I wanted to post a recipe for Vinayak Chaturthi, but couldn’t hold myself from sharing this one. I was high from winning the Skyscanner contest in my Tomato Blog. A voucher of 5k isn’t that bad, right? 😛 So, I headed straight to kitchen to celebrate my win. 🙂
This sweet, salty and spicy dish is a perfect Asian recipe. It is semi dry in a Chinese red sauce. A must-try, P was hogging every bit of it. <3
Courtesy: Nita Mehta’s Chinese Recipes
Chicken, boneless- 200gms, cut into small cubes
Marinate with :
Egg- 1, Salt- 1/2tsp, Pepper- 1/2tsp, All purpose flour- 2tbsp, Crnflour- 2tbsp, Orange color- a pinch
For the sauce:
Oil- 4tbsp, Chili powder- 1tsp, Garlic- crushed- 1tbsp, Spring onions- 2, finely chopped, separate the whites and greens
Chicken stock- 3/4 cup
Tomato ketchup- 3tbsp, Vinegar- 1tsp,
Sugar- a pinch, Salt- 1/2 tsp, Pepper- 1/2tsp
2 tbsp Cornflour mixed in 1/4cup of water
Marinate the chicken pieces and keep aside for 30 minutes.
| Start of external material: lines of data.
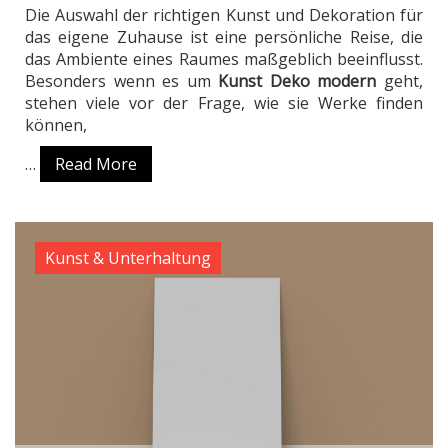
Die Auswahl der richtigen Kunst und Dekoration für
das eigene Zuhause ist eine persönliche Reise, die
das Ambiente eines Raumes maßgeblich beeinflusst.
Besonders wenn es um
Kunst Deko modern
geht,
stehen viele vor der Frage, wie sie Werke finden
können,
…
Read More
Kunst & Unterhaltung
Heat oil in a wok and deep fry the chicken pieces for 3 mins on medium heat. This will make the chicken retain its juiciness. If overcooked, the chicken will turn hard. Drain and keep aside.
In a frying pan, heat little oil. Add chili powder, crushed garlic and white of spring onions. Stir.
Add chicken stock and boil.
Add tomato ketchup, vinegar, sugar, salt and pepper. Let it boil.
Add the dissolved cornflour, stirring continuously till the sauce thickens.
Add the fried chicken and green of spring onions. Mix well and cook for a minute.
An important point to ponder when doing Chinese cooking is to have all the ingredients in place. Chop the veggies prior and keep the others ready to use. Only then start the cooking.
Chinese cooking is quick and is done in high flame.